Mood Disorders Research Program and Laboratory for Clinical and Translational Neuroscience, Butler Hospital, Providence, RI, USA; Department of Psychiatry and Human Behavior, Alpert Medical School of Brown University, USA.
Mood Disorders Research Program and Laboratory for Clinical and Translational Neuroscience, Butler Hospital, Providence, RI, USA.
Mol Cell Endocrinol. 2020 Apr 5;505:110739. doi: 10.1016/j.mce.2020.110739. Epub 2020 Jan 29.
Maternal diet is an important factor in prenatal development that also has implications for disease risk later in life. The adipokine leptin is a key regulator of energy homeostasis and may be involved in the association between maternal nutrition, maternal obesity, and infant outcomes. DNA methylation of placenta genes may occur in response to exposures and may program subsequent infant development. This study examined maternal diet, placenta leptin gene DNA methylation, and neonatal growth in a sample of healthy neonates and their mothers.
Mothers and their healthy neonates (N = 135) were recruited within 1-2 days following delivery at Women and Infants Hospital in Providence, RI. A structured interview was conducted to assess maternal dietary intake. Maternal pre-pregnancy weight, weight gain during pregnancy, maternal health, medications, and vitamin use were obtained from medical records. Bisulfite pyrosequencing was used to measure methylation of CpG sites in the promoter region of the placenta leptin gene and determine genotype of the leptin single nucleotide polymorphism (SNP) rs2167270, which is known to influence leptin methylation. Bivariate analyses and linear regression models were used to evaluate associations of demographics, diet, and mean leptin methylation.
Genotype was a significant predictor of placenta leptin DNA methylation (p < .01), and after controlling for this and other relevant maternal and infant covariates, lower levels of leptin methylation were significantly associated with greater intake of carbohydrates (p < .05), in particular added sugars (p < .05) and white/refined carbohydrates (p < .05). Total caloric intake was also associated with placenta leptin methylation (p < .05), however after controlling for relevant covariates, significance diminished to trend-level. There were no significant associations of placenta leptin methylation and intake of protein (p > .05) or fat (p > .05).

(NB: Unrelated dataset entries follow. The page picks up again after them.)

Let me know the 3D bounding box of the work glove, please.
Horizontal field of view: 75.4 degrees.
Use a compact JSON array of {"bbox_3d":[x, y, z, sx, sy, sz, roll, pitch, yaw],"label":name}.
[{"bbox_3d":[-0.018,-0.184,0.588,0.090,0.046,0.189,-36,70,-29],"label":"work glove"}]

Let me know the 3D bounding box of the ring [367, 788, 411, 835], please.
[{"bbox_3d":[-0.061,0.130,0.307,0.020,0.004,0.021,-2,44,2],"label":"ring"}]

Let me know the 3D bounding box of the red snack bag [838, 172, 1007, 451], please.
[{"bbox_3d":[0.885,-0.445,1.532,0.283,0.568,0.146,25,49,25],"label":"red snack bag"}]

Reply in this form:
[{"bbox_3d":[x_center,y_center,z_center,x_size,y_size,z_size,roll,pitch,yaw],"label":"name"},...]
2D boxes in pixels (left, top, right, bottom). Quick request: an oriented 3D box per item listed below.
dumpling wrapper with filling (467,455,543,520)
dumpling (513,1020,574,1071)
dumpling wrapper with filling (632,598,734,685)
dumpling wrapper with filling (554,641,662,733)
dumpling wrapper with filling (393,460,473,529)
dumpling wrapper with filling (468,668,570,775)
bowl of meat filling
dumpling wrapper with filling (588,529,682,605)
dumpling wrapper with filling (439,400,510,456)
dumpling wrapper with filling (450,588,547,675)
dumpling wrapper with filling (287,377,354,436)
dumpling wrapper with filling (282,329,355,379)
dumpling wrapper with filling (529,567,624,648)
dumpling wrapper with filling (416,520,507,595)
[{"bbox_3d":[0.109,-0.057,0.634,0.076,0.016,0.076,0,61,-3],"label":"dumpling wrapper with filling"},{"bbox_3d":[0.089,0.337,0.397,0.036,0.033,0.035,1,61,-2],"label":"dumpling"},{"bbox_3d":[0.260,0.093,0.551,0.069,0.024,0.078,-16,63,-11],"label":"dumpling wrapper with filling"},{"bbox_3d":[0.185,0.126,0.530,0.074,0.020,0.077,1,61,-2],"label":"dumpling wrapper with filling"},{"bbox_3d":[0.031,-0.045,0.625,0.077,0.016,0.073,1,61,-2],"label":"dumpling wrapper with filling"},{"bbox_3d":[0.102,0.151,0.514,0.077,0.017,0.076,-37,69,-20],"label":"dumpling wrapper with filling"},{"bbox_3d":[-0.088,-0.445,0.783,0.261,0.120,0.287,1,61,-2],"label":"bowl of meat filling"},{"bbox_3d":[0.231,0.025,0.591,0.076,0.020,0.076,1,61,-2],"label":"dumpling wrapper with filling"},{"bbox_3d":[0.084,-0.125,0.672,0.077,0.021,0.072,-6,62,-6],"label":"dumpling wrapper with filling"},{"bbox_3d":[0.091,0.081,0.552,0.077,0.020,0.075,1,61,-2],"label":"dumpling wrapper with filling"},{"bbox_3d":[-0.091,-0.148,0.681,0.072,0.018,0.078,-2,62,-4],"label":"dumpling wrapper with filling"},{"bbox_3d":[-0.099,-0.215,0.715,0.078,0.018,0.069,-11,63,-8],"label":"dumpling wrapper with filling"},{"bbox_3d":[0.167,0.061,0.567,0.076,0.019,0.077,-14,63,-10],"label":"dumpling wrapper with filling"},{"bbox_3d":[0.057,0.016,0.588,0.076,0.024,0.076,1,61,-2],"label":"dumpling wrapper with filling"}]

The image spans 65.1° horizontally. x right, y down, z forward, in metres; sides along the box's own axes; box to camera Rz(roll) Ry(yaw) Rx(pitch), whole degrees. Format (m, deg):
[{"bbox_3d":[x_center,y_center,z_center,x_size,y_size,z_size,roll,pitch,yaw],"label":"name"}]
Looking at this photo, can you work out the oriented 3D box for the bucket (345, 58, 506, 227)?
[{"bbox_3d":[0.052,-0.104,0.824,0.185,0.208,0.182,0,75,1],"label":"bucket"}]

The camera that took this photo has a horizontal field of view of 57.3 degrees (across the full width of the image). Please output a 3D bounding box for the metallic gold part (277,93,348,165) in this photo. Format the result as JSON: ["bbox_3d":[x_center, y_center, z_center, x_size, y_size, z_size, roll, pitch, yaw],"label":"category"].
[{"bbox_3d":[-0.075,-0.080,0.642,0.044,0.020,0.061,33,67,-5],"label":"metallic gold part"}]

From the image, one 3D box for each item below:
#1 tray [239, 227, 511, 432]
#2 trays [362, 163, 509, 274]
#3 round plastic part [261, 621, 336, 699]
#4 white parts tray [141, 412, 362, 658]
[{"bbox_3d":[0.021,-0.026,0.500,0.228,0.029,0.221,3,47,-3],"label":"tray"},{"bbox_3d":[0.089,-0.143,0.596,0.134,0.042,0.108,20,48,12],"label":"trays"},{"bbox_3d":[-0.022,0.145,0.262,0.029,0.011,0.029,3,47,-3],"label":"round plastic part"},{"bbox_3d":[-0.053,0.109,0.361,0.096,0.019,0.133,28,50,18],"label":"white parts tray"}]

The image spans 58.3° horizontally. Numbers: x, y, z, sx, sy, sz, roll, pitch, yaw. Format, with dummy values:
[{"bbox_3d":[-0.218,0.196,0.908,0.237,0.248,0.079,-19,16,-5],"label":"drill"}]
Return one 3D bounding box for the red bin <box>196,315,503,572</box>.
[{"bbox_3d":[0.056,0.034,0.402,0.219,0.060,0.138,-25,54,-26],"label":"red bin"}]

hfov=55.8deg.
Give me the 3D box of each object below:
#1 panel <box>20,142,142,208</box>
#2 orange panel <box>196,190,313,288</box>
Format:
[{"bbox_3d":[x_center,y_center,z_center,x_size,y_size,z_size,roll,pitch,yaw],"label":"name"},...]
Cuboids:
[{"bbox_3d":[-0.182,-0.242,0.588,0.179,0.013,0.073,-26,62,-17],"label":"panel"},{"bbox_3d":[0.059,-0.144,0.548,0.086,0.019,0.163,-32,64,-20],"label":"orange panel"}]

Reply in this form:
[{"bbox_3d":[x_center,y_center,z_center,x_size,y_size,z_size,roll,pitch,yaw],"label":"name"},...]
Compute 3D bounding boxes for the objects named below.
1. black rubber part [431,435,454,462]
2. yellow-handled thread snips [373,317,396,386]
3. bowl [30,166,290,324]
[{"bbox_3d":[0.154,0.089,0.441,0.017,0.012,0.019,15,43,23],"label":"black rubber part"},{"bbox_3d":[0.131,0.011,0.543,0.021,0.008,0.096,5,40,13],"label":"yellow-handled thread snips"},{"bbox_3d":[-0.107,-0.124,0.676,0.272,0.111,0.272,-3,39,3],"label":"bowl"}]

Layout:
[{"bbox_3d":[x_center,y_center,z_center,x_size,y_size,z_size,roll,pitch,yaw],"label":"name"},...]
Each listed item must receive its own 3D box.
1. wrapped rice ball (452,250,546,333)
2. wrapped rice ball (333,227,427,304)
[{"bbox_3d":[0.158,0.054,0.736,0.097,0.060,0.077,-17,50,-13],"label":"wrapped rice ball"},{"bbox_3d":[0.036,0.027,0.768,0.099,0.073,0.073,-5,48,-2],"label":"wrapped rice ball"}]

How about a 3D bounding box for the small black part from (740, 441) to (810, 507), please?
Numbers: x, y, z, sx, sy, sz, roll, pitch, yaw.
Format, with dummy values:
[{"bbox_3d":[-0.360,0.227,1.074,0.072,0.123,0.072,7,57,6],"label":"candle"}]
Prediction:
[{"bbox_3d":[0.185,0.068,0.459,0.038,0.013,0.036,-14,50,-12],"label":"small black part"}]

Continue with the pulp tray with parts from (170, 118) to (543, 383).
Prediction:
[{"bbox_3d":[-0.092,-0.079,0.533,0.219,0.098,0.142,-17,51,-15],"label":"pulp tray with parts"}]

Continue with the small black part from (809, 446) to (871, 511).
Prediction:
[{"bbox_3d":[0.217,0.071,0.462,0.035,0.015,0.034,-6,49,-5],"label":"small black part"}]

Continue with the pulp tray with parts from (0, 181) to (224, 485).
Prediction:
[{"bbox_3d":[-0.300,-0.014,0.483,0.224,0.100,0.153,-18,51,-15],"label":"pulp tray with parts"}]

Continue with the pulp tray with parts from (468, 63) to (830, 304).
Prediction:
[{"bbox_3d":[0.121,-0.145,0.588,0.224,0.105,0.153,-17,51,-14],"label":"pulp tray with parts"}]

These findings underline the importance of intake of carbohydrate consumption for methylation of the placenta leptin gene. Because methylation reduces gene transcription, lower methylation may indicate a placenta response to high caloric intake and carbohydrate food that would result in higher levels of this hormone during fetal development. Further investigation of the developmental ramifications of epigenetic changes to placenta leptin methylation should be pursued.
母体饮食是胎儿发育的一个重要因素,也与生命后期的疾病风险有关。脂肪细胞因子瘦素是能量平衡的关键调节剂,可能与母体营养、母体肥胖和婴儿结局之间的关联有关。胎盘基因的 DNA 甲基化可能是对暴露的反应,并可能影响随后的婴儿发育。本研究在罗德岛州普罗维登斯妇女和婴儿医院的健康新生儿及其母亲的样本中研究了母体饮食、胎盘瘦素基因 DNA 甲基化和新生儿生长。
在罗得岛普罗维登斯妇女和婴儿医院分娩后 1-2 天内,招募母亲及其健康新生儿(N=135)。通过结构化访谈评估了母亲的饮食摄入情况。从病历中获得了母亲的孕前体重、孕期体重增加、母亲健康状况、药物使用和维生素使用情况。使用亚硫酸氢盐焦磷酸测序来测量胎盘瘦素基因启动子区域的 CpG 位点的甲基化,并确定瘦素单核苷酸多态性(SNP)rs2167270 的基因型,该 SNP 已知会影响瘦素甲基化。使用双变量分析和线性回归模型评估了人口统计学、饮食和平均瘦素甲基化的关联。
基因型是胎盘瘦素 DNA 甲基化的显著预测因子(p<0.01),在控制了这一因素和其他相关的母婴变量后,瘦素甲基化水平与碳水化合物(尤其是添加糖,p<0.05)和白/精制碳水化合物(p<0.05)的摄入量呈显著负相关。总热量摄入也与胎盘瘦素甲基化相关(p<0.05),但在控制了相关协变量后,其显著性降低至趋势水平。胎盘瘦素甲基化与蛋白质(p>0.05)或脂肪(p>0.05)的摄入量无显著关联。
这些发现强调了碳水化合物摄入对胎盘瘦素基因甲基化的重要性。因为甲基化会降低基因转录,所以较低的甲基化可能表明胎盘中对高热量和碳水化合物食物的反应,这将导致在胎儿发育过程中这种激素的水平升高。应进一步研究胎盘瘦素甲基化的表观遗传变化对发育的影响。